Where Is the
Best Place to Park Money in 2006?
By Craig R. Smith
Phoenix, Arizona
This new year many
of us are contemplating where we should invest our
hard earned money for a nest egg for the future.
But before we take the usual approach, perhaps we
should question the traditional wisdom of investment
“gurus”.
The first question that comes to mind is: Why is
it that we believe that paper dollars are the highest
standard of financial value?
Another is: What is the reason why mutual funds
are so widely thought of as a good and stable investment?
Both currency and stocks go up and down every day
and the only stability they truly represent is that
we can absolutely guaranteed be relied upon to continue
to fluctuate for perpetuity.
Our current contemporary culture has become so accustomed
to stocks and currency that we have forgotten about
gold and other tangible assets that have been the
standard to which “money” has been measured
for millennia.
.....
| Instruction 1 |
Condense the paragraph of the investing article that begins "This new year many" into a single shorter sentence that keeps its main points.
| Instruction 2 |
Copy the stretch of the investing article from "Another is: What" through "for millennia.", changing "gold" to "silver".
The rows below were drawn from a separate source.

| Material |
.....
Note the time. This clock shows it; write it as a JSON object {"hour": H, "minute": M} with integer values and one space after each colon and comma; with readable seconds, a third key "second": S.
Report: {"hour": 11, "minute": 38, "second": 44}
.....
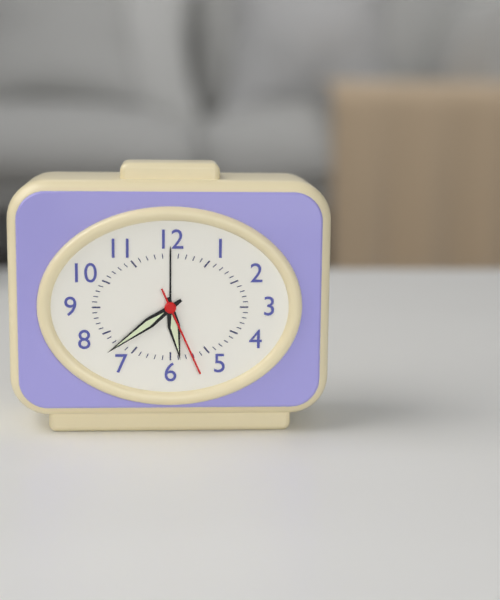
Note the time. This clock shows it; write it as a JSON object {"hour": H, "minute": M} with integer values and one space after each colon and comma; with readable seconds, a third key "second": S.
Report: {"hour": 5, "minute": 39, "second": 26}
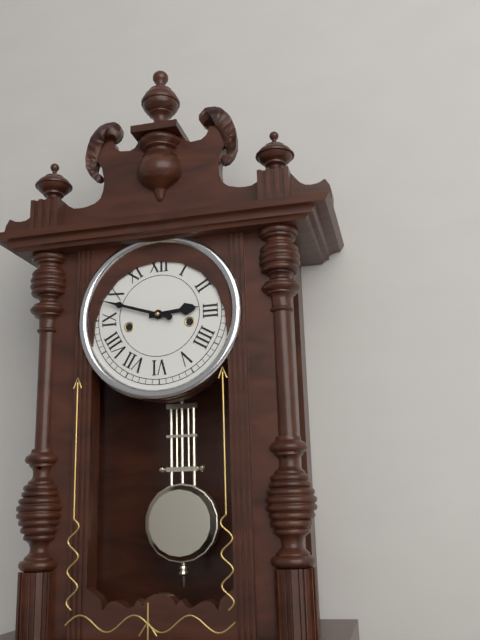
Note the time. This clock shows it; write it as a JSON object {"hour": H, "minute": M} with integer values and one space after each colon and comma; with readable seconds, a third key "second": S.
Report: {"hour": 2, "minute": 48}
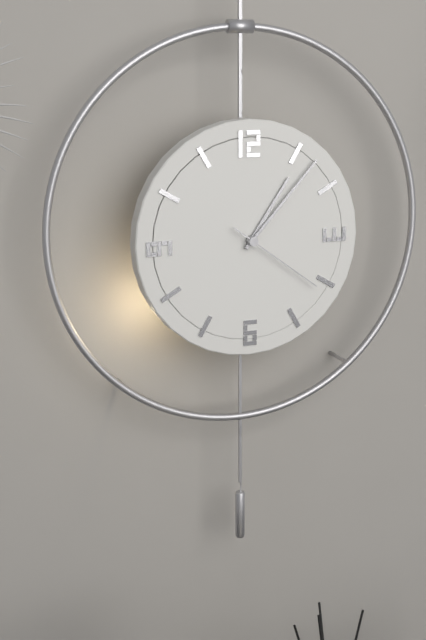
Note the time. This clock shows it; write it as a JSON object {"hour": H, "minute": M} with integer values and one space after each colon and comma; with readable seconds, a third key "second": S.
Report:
.....
| Final answer 1 |
As the new year begins, many people are deciding where to invest their savings for the future, but before taking the usual approach they should perhaps question the traditional wisdom of investment "gurus."

| Final answer 2 |
Another is: What is the reason why mutual funds
are so widely thought of as a good and stable investment?
Both currency and stocks go up and down every day
and the only stability they truly represent is that
we can absolutely guaranteed be relied upon to continue
to fluctuate for perpetuity.
Our current contemporary culture has become so accustomed
to stocks and currency that we have forgotten about
silver and other tangible assets that have been the
standard to which “money” has been measured
for millennia.